> _WORK REQUEST_
Using the listing below, copy every line that mentions "Item".

> _RECORD EXTRACTS_
---------------

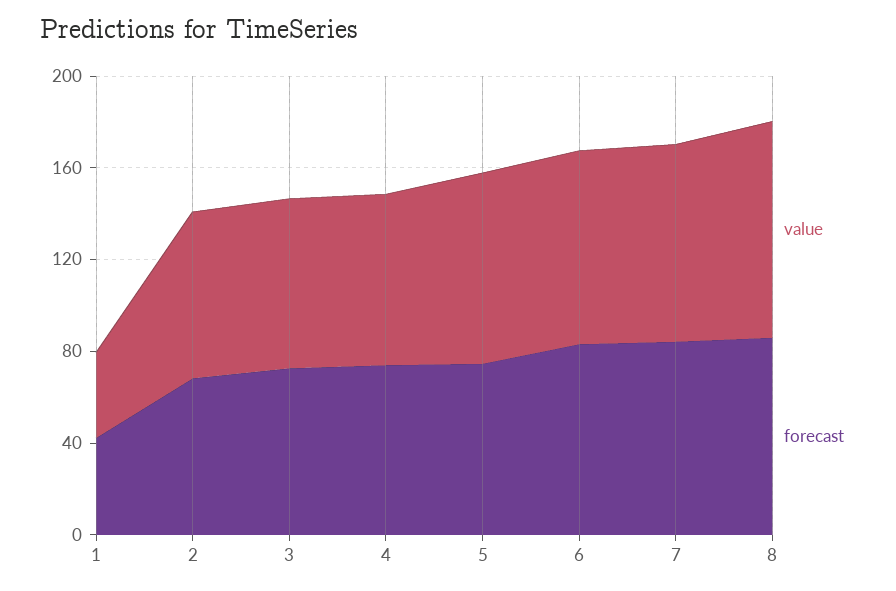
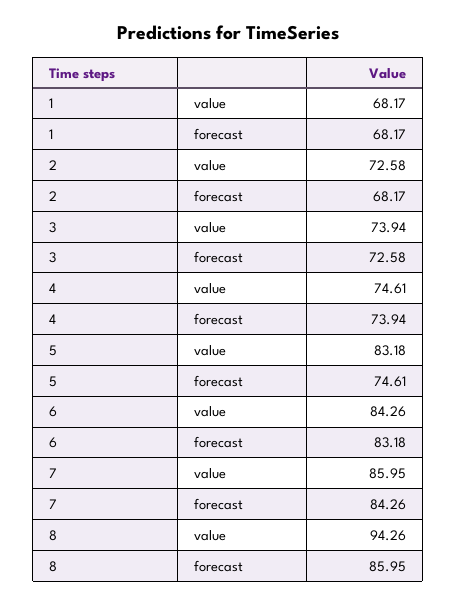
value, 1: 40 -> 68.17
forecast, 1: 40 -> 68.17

---------------

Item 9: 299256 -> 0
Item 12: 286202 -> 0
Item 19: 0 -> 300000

---------------

> _EXERCISE ANSWER_
Item 9: 299256 -> 0
Item 12: 286202 -> 0
Item 19: 0 -> 300000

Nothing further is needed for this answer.